• _EXCERPTED RECORDS_
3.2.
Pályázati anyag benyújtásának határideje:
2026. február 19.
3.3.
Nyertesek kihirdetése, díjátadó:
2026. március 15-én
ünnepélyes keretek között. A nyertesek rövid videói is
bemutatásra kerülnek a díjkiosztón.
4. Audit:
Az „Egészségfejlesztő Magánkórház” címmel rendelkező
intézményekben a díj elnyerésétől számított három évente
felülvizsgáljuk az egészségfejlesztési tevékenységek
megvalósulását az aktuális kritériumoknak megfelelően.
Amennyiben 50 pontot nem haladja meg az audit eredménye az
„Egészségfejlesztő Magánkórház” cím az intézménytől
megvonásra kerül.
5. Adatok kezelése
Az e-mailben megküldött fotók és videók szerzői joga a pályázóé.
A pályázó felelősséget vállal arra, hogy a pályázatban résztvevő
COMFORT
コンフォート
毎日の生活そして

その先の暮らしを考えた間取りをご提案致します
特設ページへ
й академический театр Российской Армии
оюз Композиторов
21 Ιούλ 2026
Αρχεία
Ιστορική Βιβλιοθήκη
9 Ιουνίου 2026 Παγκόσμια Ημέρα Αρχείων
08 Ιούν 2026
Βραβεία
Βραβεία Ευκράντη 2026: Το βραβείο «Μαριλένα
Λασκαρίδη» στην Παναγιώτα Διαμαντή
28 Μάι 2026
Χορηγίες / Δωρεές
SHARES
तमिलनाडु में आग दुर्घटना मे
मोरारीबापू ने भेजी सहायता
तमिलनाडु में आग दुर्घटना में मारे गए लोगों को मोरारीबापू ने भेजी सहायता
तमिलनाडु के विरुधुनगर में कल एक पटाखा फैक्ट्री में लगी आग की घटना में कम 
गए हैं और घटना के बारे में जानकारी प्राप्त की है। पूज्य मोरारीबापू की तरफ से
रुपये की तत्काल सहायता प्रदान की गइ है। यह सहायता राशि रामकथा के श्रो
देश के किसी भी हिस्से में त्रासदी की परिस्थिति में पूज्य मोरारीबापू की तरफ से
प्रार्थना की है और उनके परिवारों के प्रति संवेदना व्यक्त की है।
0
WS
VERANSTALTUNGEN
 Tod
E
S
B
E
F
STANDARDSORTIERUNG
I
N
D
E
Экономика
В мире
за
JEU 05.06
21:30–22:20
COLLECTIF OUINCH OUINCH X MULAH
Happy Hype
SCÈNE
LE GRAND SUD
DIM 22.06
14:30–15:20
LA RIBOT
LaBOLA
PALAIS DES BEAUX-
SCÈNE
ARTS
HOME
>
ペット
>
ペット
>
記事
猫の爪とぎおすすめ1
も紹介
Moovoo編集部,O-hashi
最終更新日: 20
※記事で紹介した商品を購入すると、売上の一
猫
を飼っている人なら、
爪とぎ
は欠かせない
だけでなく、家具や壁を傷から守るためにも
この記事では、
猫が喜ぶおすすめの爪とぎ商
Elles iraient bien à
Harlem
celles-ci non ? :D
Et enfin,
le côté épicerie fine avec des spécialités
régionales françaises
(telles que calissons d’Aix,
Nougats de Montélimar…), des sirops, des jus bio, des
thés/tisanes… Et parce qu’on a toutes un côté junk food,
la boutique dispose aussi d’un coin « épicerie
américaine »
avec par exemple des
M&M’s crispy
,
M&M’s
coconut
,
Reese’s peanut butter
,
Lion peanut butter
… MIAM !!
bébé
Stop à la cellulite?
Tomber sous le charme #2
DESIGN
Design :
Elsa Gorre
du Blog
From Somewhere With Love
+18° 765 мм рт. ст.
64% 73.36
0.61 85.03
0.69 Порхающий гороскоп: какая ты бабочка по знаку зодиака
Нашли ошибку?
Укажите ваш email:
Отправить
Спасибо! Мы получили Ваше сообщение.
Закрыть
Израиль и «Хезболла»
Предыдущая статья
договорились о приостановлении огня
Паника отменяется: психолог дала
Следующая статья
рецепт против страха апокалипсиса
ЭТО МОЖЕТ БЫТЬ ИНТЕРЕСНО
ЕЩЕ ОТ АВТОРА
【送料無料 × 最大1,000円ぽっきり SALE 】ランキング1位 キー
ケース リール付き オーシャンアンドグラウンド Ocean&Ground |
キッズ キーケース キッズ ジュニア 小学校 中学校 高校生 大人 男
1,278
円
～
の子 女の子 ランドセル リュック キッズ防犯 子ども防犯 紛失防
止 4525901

• _ABOUT THIS TASK_
Change "három évente" to "két évente" in the part of the listing that opens with its first line and closes with the line containing "felülvizsgáljuk az egészségfejlesztési", both ends included, and give that part again with nothing else altered.

• _RESULT OF THIS TASK_
3.2.
Pályázati anyag benyújtásának határideje:
2026. február 19.
3.3.
Nyertesek kihirdetése, díjátadó:
2026. március 15-én
ünnepélyes keretek között. A nyertesek rövid videói is
bemutatásra kerülnek a díjkiosztón.
4. Audit:
Az „Egészségfejlesztő Magánkórház” címmel rendelkező
intézményekben a díj elnyerésétől számított két évente
felülvizsgáljuk az egészségfejlesztési tevékenységek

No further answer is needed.